The cottage came to the museum through Debbie and Chris Strickland, who purchased and donated the home, she said.
“We had a history with the cottage, so we immediately knew this was one we would like to save. So, we did not actually select it, but circumstances worked out,” Flagler said.
Joshua Cole, programs director for the museum, said the Bordeaux cottage is historically significant in several ways.
“It’s significant because it survived the fire of ‘34,” he said. The blaze destroyed 125 other buildings, but spared this cottage thanks to a small sand dune and a shift in the wind. The house also made it through decades of hurricanes.
And Betty Bordeaux, who passed away in 2010, is another reason the cottage still exists. The Wilmington native lived in the home most recently and was an avid proponent of preserving the spirit and structures of Wrightsville Beach, Cole said.
“This is a difficult place for preservation,” he said. Wrightsville Beach considers a property to have historic value if it is 50 years old, a much shorter timeframe than downtown Wilmington, for example. “This is a glorified sand bar,” and, as such, it is subject to a lot of environmental and exterior damage.

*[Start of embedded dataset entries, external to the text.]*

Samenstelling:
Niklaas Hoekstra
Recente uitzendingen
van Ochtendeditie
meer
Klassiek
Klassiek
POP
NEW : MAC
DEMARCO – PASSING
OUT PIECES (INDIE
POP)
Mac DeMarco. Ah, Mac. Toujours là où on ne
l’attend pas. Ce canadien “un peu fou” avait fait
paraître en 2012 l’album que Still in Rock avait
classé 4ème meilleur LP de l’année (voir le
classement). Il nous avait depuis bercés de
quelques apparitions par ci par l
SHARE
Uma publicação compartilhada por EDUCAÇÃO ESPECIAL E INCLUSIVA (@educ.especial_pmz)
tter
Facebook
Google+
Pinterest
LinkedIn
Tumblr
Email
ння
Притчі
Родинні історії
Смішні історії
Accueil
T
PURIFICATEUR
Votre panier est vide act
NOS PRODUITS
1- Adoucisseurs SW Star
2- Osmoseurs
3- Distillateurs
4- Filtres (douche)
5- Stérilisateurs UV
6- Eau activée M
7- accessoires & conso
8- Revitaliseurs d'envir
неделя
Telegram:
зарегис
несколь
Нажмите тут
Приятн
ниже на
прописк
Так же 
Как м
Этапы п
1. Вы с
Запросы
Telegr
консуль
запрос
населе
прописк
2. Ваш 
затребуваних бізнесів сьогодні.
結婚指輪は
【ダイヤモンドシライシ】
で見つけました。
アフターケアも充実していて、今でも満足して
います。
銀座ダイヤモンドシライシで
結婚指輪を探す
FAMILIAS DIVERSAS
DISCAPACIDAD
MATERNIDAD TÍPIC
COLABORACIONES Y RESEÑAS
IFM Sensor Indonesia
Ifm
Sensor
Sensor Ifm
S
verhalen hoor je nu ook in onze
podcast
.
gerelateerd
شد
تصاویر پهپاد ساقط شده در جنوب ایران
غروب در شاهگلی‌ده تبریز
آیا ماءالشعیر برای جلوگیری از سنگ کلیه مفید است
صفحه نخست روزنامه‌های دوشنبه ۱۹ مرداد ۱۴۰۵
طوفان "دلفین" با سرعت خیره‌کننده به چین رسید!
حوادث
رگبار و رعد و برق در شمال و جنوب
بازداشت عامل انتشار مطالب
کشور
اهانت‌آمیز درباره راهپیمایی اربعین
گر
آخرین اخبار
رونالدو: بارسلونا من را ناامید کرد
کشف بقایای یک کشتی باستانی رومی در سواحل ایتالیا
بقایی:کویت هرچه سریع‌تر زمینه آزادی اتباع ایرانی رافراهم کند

“We also face huge economic pressures,” Cole said, adding that homes like the Bordeaux Cottage occupy a strange space for preservationists. “They are either priceless or worthless.” They can be priceless to the right person because of their historical connection, or they can be worthless, depending on their location and condition.
Museum officials learned that the cottage would be coming to them in late January 2017. In the following months, Flagler said there were meetings and permits required to work out the details of the move. One of the stipulations was the process couldn’t happen during tourist season, she said.

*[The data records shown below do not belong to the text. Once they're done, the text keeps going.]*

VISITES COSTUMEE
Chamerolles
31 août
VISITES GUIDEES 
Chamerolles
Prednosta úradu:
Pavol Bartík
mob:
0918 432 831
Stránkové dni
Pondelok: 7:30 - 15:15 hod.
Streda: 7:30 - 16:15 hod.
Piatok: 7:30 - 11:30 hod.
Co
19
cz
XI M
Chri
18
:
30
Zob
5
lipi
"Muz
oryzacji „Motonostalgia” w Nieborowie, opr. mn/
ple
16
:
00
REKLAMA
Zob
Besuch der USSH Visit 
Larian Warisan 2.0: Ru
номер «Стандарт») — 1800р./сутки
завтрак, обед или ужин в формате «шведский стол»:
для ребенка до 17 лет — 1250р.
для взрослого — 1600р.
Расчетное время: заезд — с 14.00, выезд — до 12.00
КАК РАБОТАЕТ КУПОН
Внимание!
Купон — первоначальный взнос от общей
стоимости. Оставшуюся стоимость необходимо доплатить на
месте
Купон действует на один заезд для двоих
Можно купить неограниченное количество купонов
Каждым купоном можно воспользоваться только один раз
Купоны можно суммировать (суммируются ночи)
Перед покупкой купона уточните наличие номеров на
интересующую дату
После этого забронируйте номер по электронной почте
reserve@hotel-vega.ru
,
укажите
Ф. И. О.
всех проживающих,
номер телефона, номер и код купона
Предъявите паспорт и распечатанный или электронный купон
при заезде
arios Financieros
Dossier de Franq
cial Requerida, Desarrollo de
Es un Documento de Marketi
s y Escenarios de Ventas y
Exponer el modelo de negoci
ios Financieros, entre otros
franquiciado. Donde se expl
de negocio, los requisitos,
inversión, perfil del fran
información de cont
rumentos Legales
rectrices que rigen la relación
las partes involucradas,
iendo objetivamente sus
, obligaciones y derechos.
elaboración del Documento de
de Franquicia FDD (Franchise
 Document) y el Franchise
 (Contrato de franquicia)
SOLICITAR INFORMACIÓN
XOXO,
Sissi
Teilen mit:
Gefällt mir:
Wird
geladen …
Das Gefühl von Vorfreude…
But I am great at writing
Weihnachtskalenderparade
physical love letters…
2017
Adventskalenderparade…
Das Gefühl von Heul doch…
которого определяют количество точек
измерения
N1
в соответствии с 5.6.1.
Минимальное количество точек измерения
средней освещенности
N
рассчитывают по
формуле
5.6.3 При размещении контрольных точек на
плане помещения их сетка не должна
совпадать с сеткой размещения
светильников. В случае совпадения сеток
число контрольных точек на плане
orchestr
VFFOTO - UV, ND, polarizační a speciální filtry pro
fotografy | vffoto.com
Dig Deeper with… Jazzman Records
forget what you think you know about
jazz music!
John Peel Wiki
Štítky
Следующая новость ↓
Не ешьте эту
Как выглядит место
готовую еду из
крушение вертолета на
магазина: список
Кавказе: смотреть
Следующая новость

The local Lackey Builders company and the Pennsylvania-based Wolfe House & Building Movers worked on the project recently. Right now, the house is perched high in the air, but will be lowered to pilings about 9 feet above ground in the coming weeks, with the help of J.L. Batts Pile Driving & Crane Service in Hampstead.

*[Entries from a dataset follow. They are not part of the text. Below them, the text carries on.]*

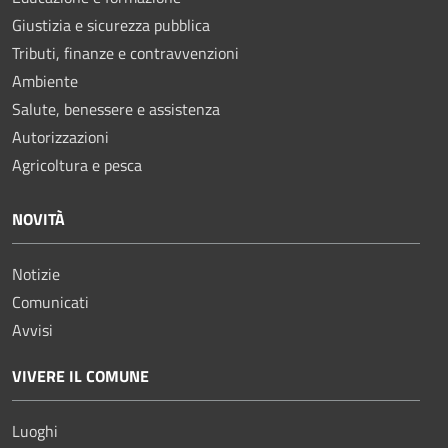
Giustizia e sicurezza pubblica
Tributi, finanze e contravvenzioni
Ambiente
Salute, benessere e assistenza
Autorizzazioni
Agricoltura e pesca
NOVITÀ
Notizie
Comunicati
Avvisi
VIVERE IL COMUNE
Luoghi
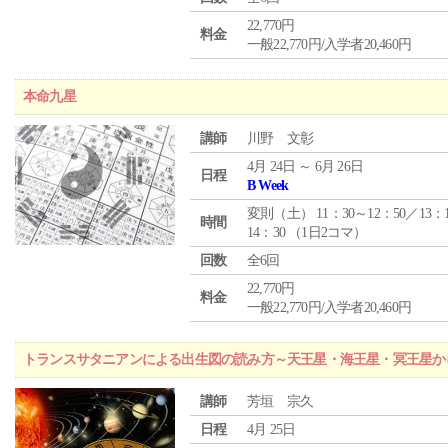
22,770円
料金
一般22,770円/入学者20,460円
本命九星
講師
川野 文彰
4月 24日 ～ 6月 26日
日程
B Week
変則（土） 11：30～12：50／13：
時間
14：30 （1日2コマ）
回数
全6回
22,770円
料金
一般22,770円/入学者20,460円
トランスサタニアンによる出生図の読み方～天王星・海王星・冥王星か
講師
芳垣 宗久
日程
4月 25日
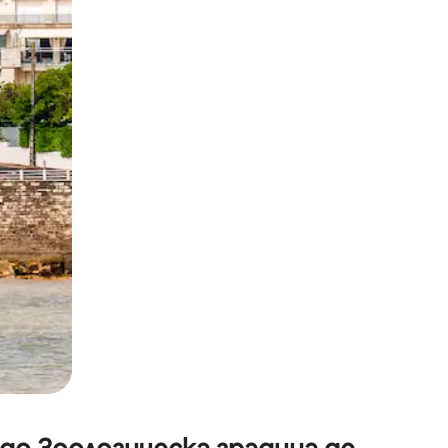
окосване или плъзгане.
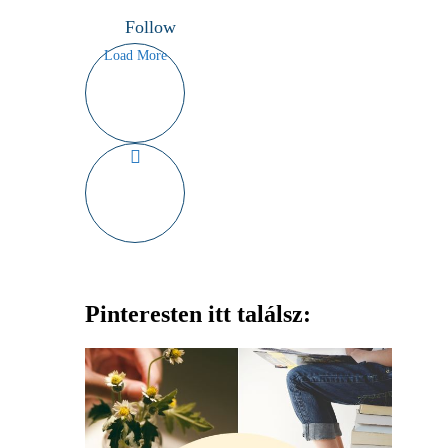
Follow
Load More
Pinteresten itt találsz:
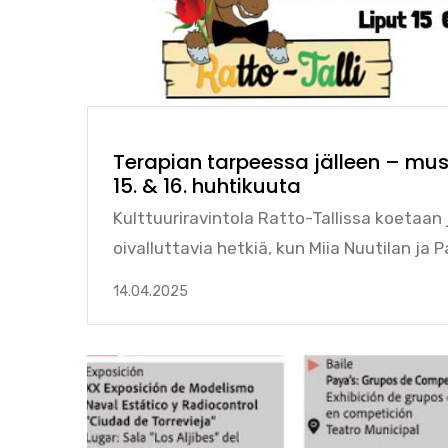
Terapian tarpeessa jälleen – mus
15. & 16. huhtikuuta
Kulttuuriravintola Ratto-Tallissa koetaan 
oivalluttavia hetkiä, kun Miia Nuutilan ja P
14.04.2025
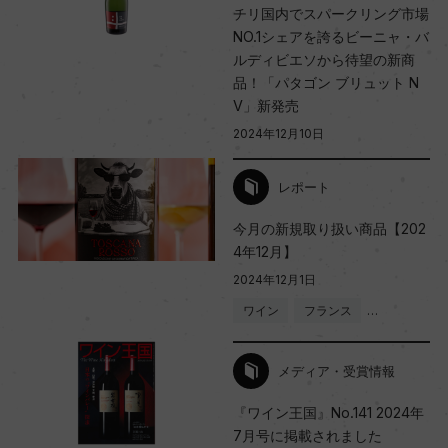
チリ国内でスパークリング市場
NO.1シェアを誇るビーニャ・バ
ルディビエソから待望の新商
品！「パタゴン ブリュット N
V」新発売
2024年12月10日
レポート
今月の新規取り扱い商品【202
4年12月】
2024年12月1日
ワイン
フランス
…
メディア・受賞情報
『ワイン王国』No.141 2024年
7月号に掲載されました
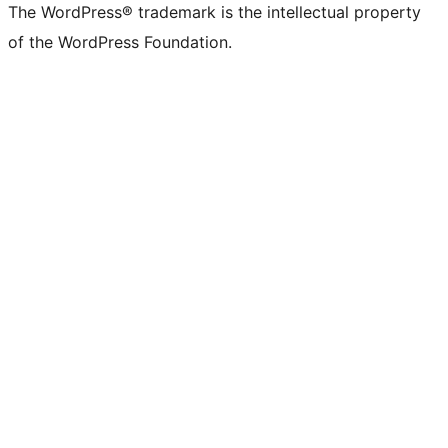
The WordPress® trademark is the intellectual property
of the WordPress Foundation.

The Bordeaux cottage occupies the last spot in the town’s Historic Square, and in these cottages and homes, visitors can see a progression of building on Wrightsville Beach, Cole said. From the 1909 and the 1924 cottages of the museum, to the 1940s wartime aesthetic of the Visitor’s Center, with a smaller porch and a central kitchen.
“You can see how new ventilation and technology come into play,” he said. The Coastal Federation office is in what’s known as the Palmgren-O’Quinn house built in 1946. “It represents the first of the permanent houses on the beach,” Cole said. “This is what starts to bring these buildings to the modern era.”
These designs represent distinct architectural features. “These local cottages were built by local builders with designs made on a paper napkin or sketched on a piece of plywood, or by local architects,” Flagler said. “Those of us who love this place want to be able to look around and have the landscape tell us where we are — Wrightsville Beach.”